In the United States today there are over
250 million cars. We register them. We tax them. We require a license to drive one. We put tags on them so that law-enforcement can readily identify them. They are numbered so that each vehicle can always be accounted for. We set safety standards for the use of our cars including such things as seat belts, turn signals, and special seats for children. We have created large bureaucracies to manage all of this. And no one questions the value, necessity, or right of government to regulate the manufacture and use of motor vehicles in the United States. Nor does all of this reduce the availability of cars.
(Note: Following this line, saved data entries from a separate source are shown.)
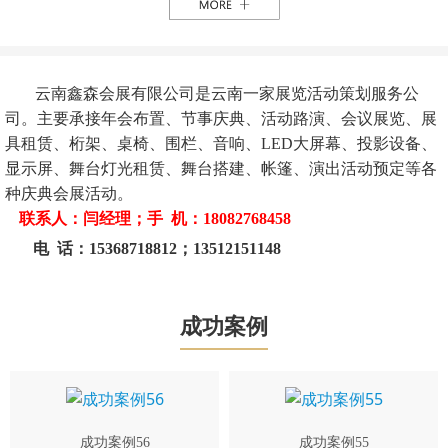
云南鑫森会展有限公司是云南一家展览活动策划服务公
司。主要承接年会布置、节事庆典、活动路演、会议展览、展
具租赁、桁架、桌椅、围栏、音响、LED大屏幕、投影设备、
显示屏、舞台灯光租赁、舞台搭建、帐篷、演出活动预定等各
种庆典会展活动。
联系人：闫经理；手 机：18082768458
电 话：15368718812；13512151148
成功案例
成功案例56
成功案例55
The reason we regulate the manufacture and use of motor vehicles is because they are dangerous and, uncontrolled, could become a public nuisance.. In 2011, roughly 32,000 people died in auto accidents.
In the United States today there are well-over
200 million firearms in private hands. There is a huge lobby devoted to obstructing any regulation of these firearms, and it has been impressively successful to that end. We are warned that
any regulation of firearms puts us on the "slippery slope," which will bring to an end private gun ownership in America. In 2007, over 30,000 people in the U.S. died at the hands of guns, including a significant number of suicides.
Guns are as dangerous as cars, but, when it comes to cars, there is no "slippery slope." There is no paranoia over regulation. Why is the regulation of cars to the benefit of society as a whole acceptable but the regulation of firearms, which are just as dangerous, not? What's the problem?